AIMA chairman Todd Groome expressed concerns over the EU Commission’s draft regulation that is going to implement the Alternative Investment Fund Managers Directive at a luncheon hosted by the Cayman chapter of the Alternative Investment Management Association in April.
The deviations from the wording of the EU directive and the tight July deadline will pose problems for both the hedge fund industry and regulators like the Cayman Islands Monetary Authority.
Groome said he gives high marks to the process managed by the new European Securities Market Authority (ESMA) for producing its level 2 guidance and recommendations for the EU Alternative Investment Manager Directive. The new regulatory body, which was established in January 2011, reached out to the industry and member states, before making its recommendations.
However, when the document was fed into the machinery of Brussels, politics reemerged, Groome said. The topic had been off the European agenda for several months but when the tri-party group of EU Commission, Parliament and Council opened the debate on the directive again in February old conversations returned and new conversations were opened.
This set alarm bells off, Groome said. In April, AIMA went public with its concerns over the changes in the proposed regulation published by the Commission which not only deviated from the original wording of the directive but also ignored much of the recommendations made by ESMA.
It constitutes an “awkward start” for ESMA that the first major act by this new regulatory body was fairly dramatically changed by the EU Commission, said Groome, who added that ESMA did a good job, and the EC is within its right to make further changes, but the influence of politics is unfortunate. The question going forward will be how ESMA relates to the industry and the financial markets, given the political influence.
By turning the AIFM directive into a regulation the Commission also sends the message to member states that there is no room here for national discretion, which would exist if it remained a directive. The regulation has effectively to be adopted verbatim.
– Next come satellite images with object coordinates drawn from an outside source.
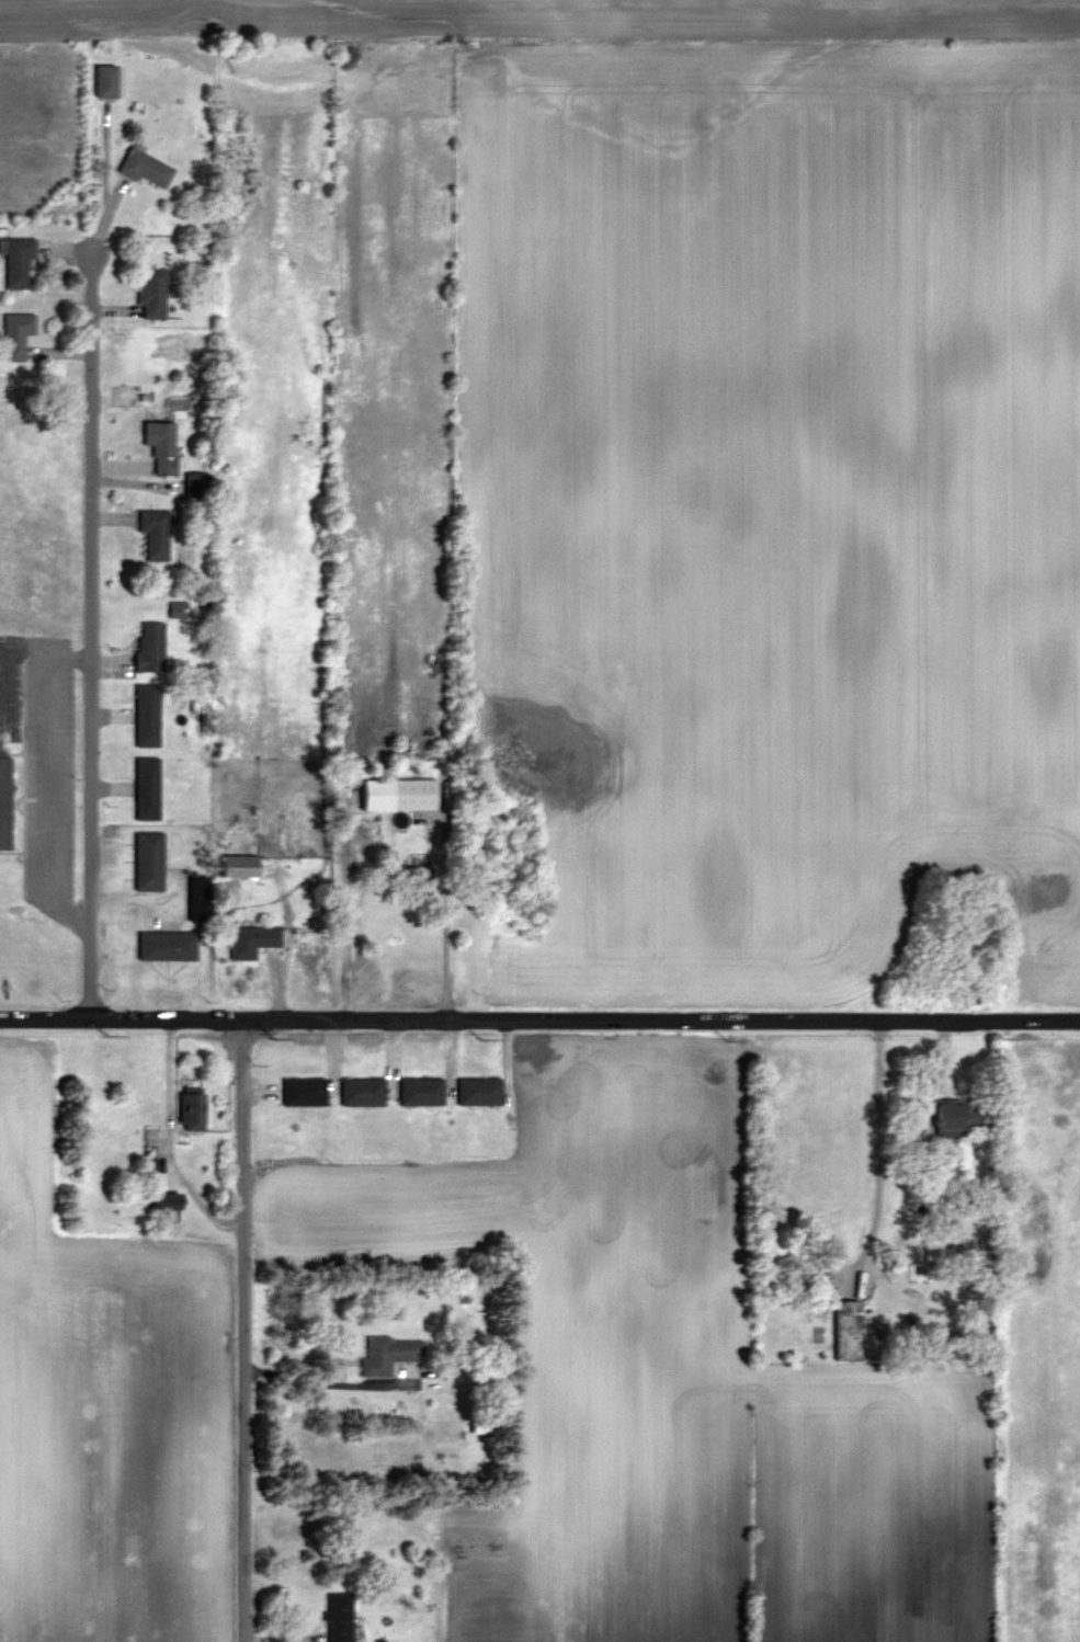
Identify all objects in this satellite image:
building: (107, 82)
building: (148, 169)
building: (17, 262)
building: (153, 294)
building: (17, 336)
building: (162, 447)
building: (197, 486)
building: (155, 534)
road: (92, 635)
building: (150, 646)
building: (147, 715)
building: (147, 789)
building: (400, 794)
building: (5, 801)
building: (149, 862)
building: (240, 865)
building: (418, 881)
building: (197, 897)
road: (444, 921)
building: (253, 940)
building: (167, 945)
road: (540, 1018)
building: (305, 1091)
building: (363, 1091)
building: (422, 1091)
building: (479, 1091)
building: (193, 1111)
building: (958, 1116)
road: (169, 1141)
road: (878, 1157)
building: (169, 1201)
building: (848, 1329)
road: (243, 1330)
building: (390, 1353)
road: (326, 1381)
building: (340, 1617)

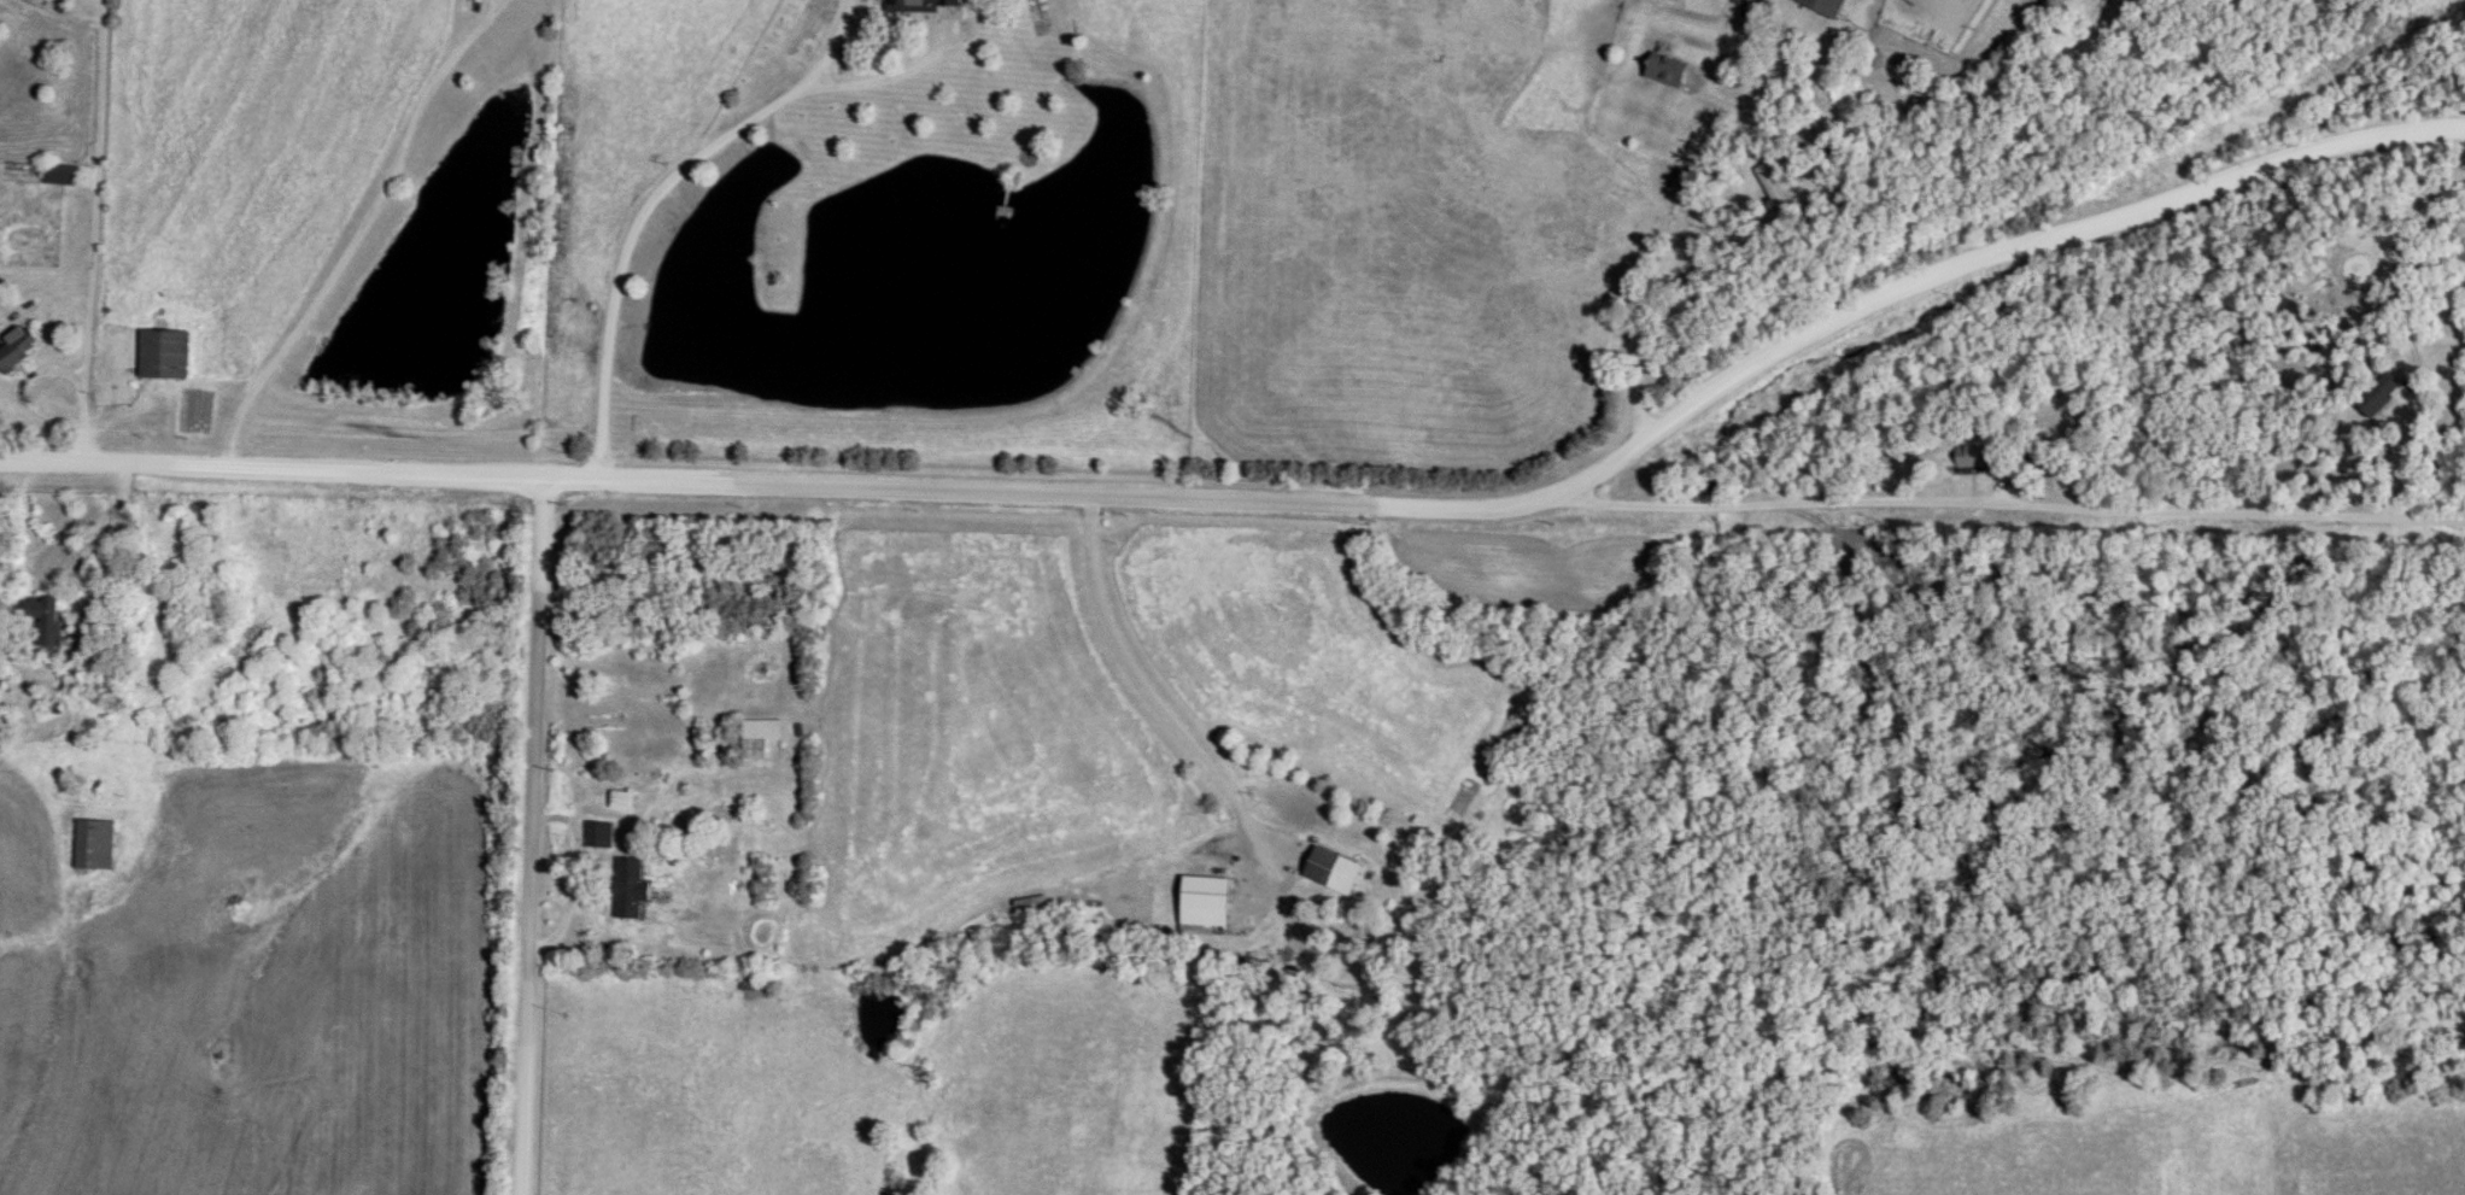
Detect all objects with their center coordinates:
road: (498, 1)
building: (927, 4)
building: (1827, 6)
building: (1667, 71)
road: (885, 74)
building: (62, 175)
road: (649, 199)
road: (356, 231)
road: (97, 232)
road: (1664, 263)
building: (17, 349)
building: (163, 355)
building: (2380, 395)
road: (25, 396)
building: (1970, 457)
road: (1275, 506)
road: (2010, 512)
road: (123, 554)
building: (47, 621)
building: (89, 684)
road: (1157, 699)
building: (760, 738)
building: (622, 801)
building: (600, 835)
road: (539, 837)
building: (97, 846)
building: (1333, 872)
building: (630, 890)
building: (1206, 903)
building: (764, 986)

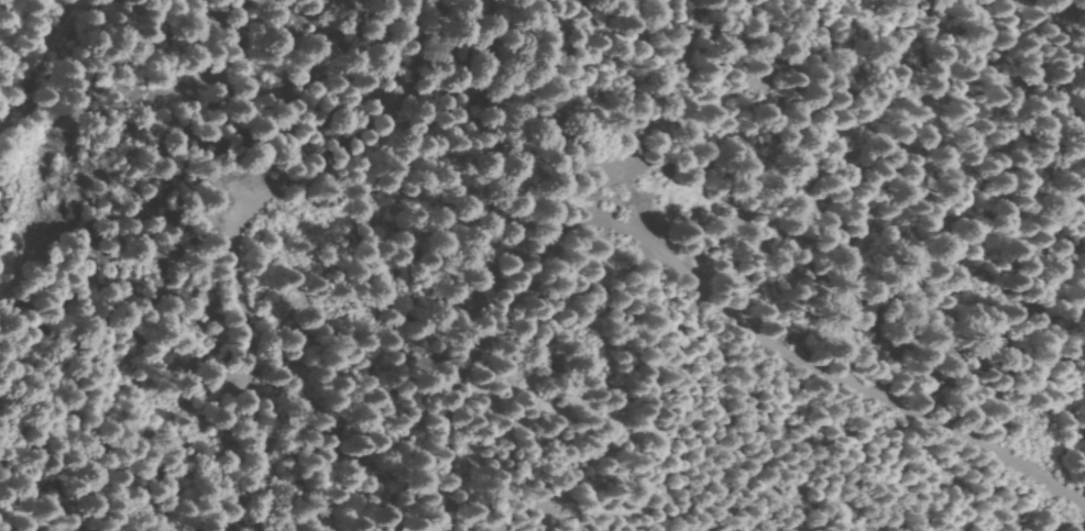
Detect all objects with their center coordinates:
road: (1036, 1)
road: (60, 149)
road: (220, 224)
road: (688, 287)

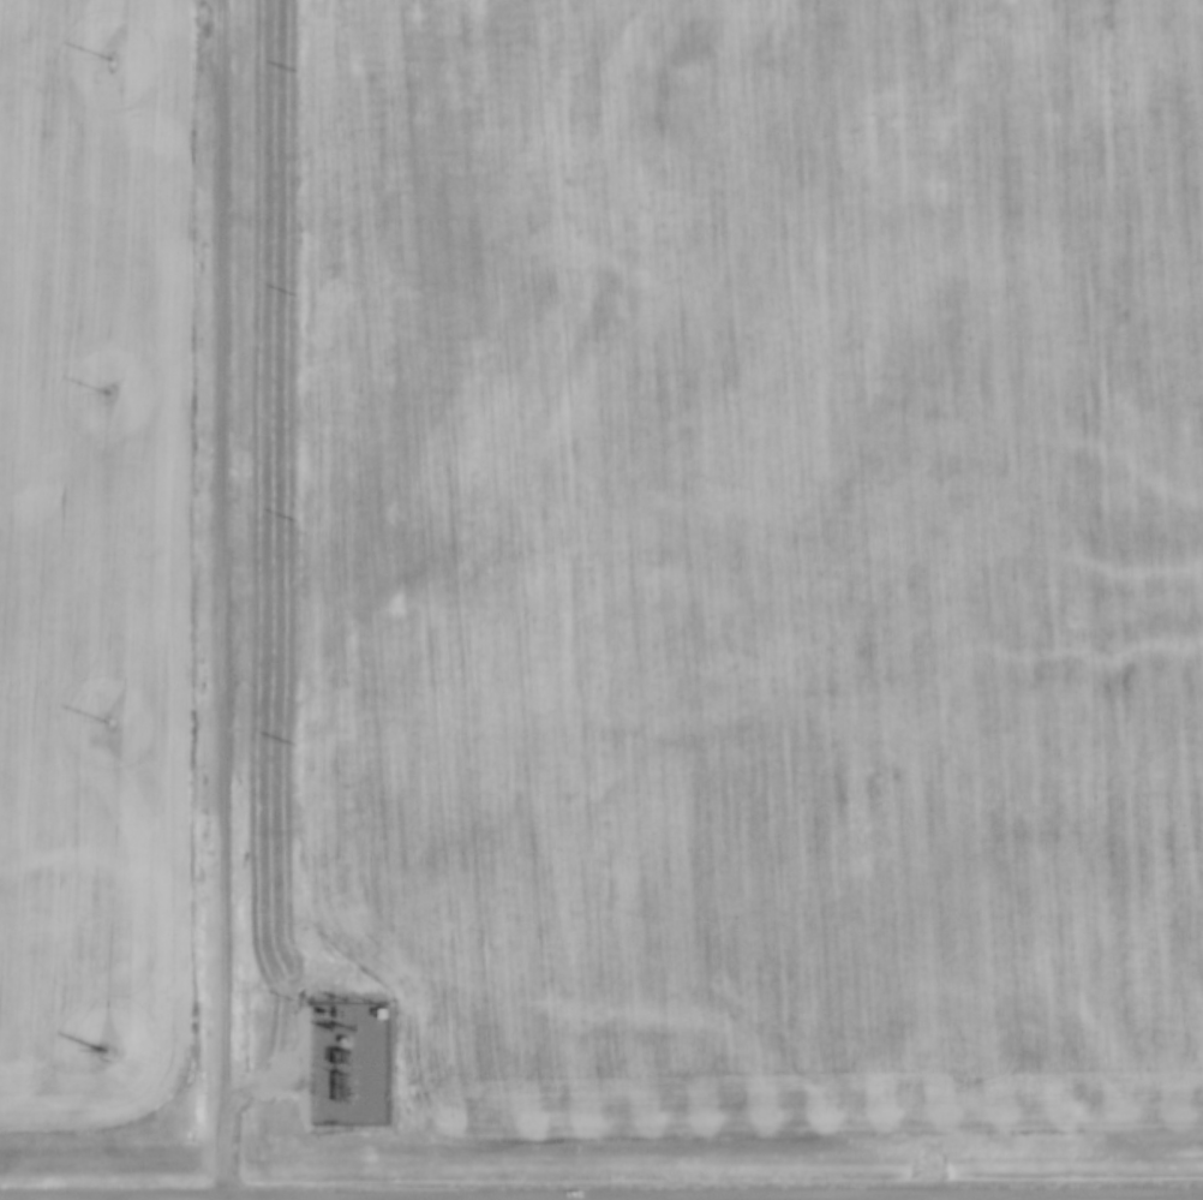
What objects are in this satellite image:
road: (223, 600)
power substation: (343, 1058)
road: (621, 1196)

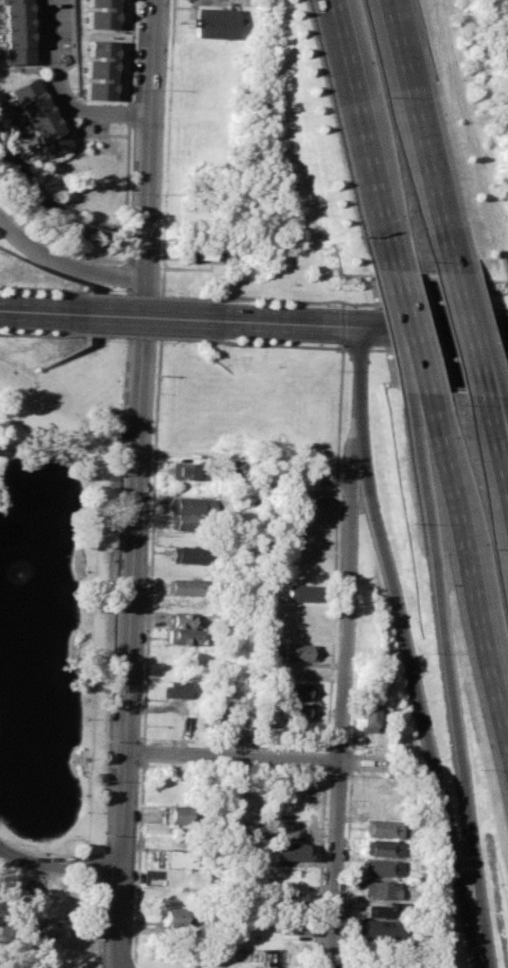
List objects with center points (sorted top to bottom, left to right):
building: (104, 13)
building: (212, 23)
building: (18, 32)
building: (100, 71)
road: (61, 96)
building: (41, 116)
road: (416, 135)
road: (353, 136)
road: (58, 212)
street lamp: (35, 234)
street lamp: (108, 263)
road: (64, 267)
road: (196, 268)
road: (33, 288)
street lamp: (85, 292)
street lamp: (116, 294)
road: (143, 296)
street lamp: (169, 296)
street lamp: (256, 296)
street lamp: (200, 297)
road: (284, 300)
street lamp: (321, 306)
road: (424, 306)
road: (32, 311)
road: (141, 316)
road: (363, 327)
road: (342, 329)
road: (405, 332)
road: (464, 332)
road: (32, 334)
road: (140, 336)
street lamp: (83, 337)
street lamp: (71, 338)
street lamp: (114, 338)
street lamp: (166, 341)
street lamp: (198, 342)
street lamp: (320, 345)
street lamp: (254, 347)
road: (424, 351)
street lamp: (337, 372)
road: (358, 389)
street lamp: (155, 394)
road: (426, 410)
road: (487, 425)
street lamp: (152, 462)
road: (502, 468)
building: (184, 471)
street lamp: (333, 472)
building: (225, 477)
road: (502, 480)
road: (137, 482)
road: (154, 488)
building: (304, 498)
building: (186, 504)
building: (185, 521)
street lamp: (148, 530)
street lamp: (87, 546)
building: (187, 555)
road: (469, 579)
park: (113, 582)
building: (184, 586)
building: (300, 593)
road: (331, 594)
street lamp: (146, 596)
street lamp: (376, 596)
road: (347, 607)
building: (182, 619)
fountain: (15, 627)
building: (184, 637)
street lamp: (87, 648)
building: (296, 651)
street lamp: (144, 664)
street lamp: (332, 677)
building: (174, 690)
building: (297, 691)
road: (455, 698)
road: (422, 709)
building: (293, 711)
building: (367, 715)
street lamp: (85, 718)
fountain: (8, 719)
street lamp: (141, 723)
street lamp: (237, 745)
street lamp: (89, 758)
road: (259, 758)
street lamp: (328, 778)
building: (386, 809)
street lamp: (87, 811)
building: (181, 815)
building: (384, 829)
street lamp: (9, 842)
building: (385, 848)
building: (288, 852)
building: (172, 859)
road: (60, 865)
road: (334, 865)
building: (384, 868)
building: (152, 878)
building: (382, 889)
building: (288, 900)
building: (383, 910)
building: (173, 917)
building: (289, 925)
building: (384, 930)
street lamp: (132, 954)
road: (118, 966)
road: (120, 966)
“This is reflective of the ongoing battle within Europe between central authority and national discretion,” Groome said.
He drew attention to several topic areas where the regulation as now proposed differs significantly from the directive and the recommendations made by ESMA, including depositaries, delegation, leverage and third country issues.
The delegation authority or ability of fund managers to outsource activities is limited by the directive to the extent that the fund manager cannot become a letter box entity unable to manage the fund portfolio. In practice this means the manager needs to retain the expertise and resources to control and supervise the delegated tasks effectively. The draft regulation now adds that the delegated tasks cannot exceed the tasks remaining with the manager. This would have the effect that the vast majority of EU based funds and fund managers would have to significantly restructure their business without any apparent benefits to investor protection, AIMA said in a paper.
The draft regulation has dropped ESMA’s proposed advanced method for determining leverage. This leaves the calculation of leverage to the standard or commitment method, which is “more bank-like” in methodology, and thus less accurately reflects hedge fund leverage, according to Groome. “Use of the UCITS commitment approach does not reflect the role of leverage in AIFs and could provide misleading picture of leverage in the industry,” AIMA noted in its report. The draft regulation proposes that an AIF will be considered to use leverage on a substantial basis, if the leverage ratio exceeds 2 times the net asset value as calculated under the commitment method.
Depositaries may be required under the draft regulation to treat third parties, such as brokers appointed by fund managers, collateral agents and central counterparties, as delegates of the custody function whenever these third parties hold most financial instruments of the alternative investment fund as collateral for either party to a particular transaction. This could, according to AIMA, cause disruptions in the global capital markets and would increase liability concerns for instance for banks when performing depositary functions.
Third country issues
The third country regime of the directive is based on cooperation agreements. The Commission draft creates an obligation for EU competent authorities to ensure access to all information necessary, the ability to carry out on-site inspections and the assistance of non EU competent authorities through binding cooperation agreements. This effectively asks foreign authorities to comply and enforce EU regulations and EU laws.
For Yolanda McCoy, the head of the Investments and Securities Division of the Cayman Islands Monetary Authority, this would be a departure from standard memoranda of understanding. CIMA has established key tax information exchange agreements with countries like France, Germany or Ireland but these agreements are not MoUs. Monitoring and enforcing EU law would require sanction powers that CIMA currently does not have, she said.
Ultimately these powers would have to be granted with a change in legislation to enable such cooperation agreements. As such the regulations have changed the playing field. They create a lot of work and will be challenging for service providers and regulators alike, McCoy said.
CIMA has already engaged with ESMA as well as other national regulators in Luxembourg, UK, France, Germany, Ireland, Italy to build rapport.
For the time being, she explained, CIMA has established a formal AIFMD working group which comprises of senior members of CIMA, government and members of industry to undertake a gap analysis of the Directive and the recently issued level 2 measures by the EU Commission and propose sound recommendation for action to CIMA’s board and the Cayman Islands government. 20 per cent of Cayman funds are managed in the UK and only 6 per cent are managed by European managers. One area that that the Authority will be closely assessing is whether changes to the regulatory regime should be adopted on a whole across all regulated funds or whether a new product specifically for Europe should be created, McCoy said.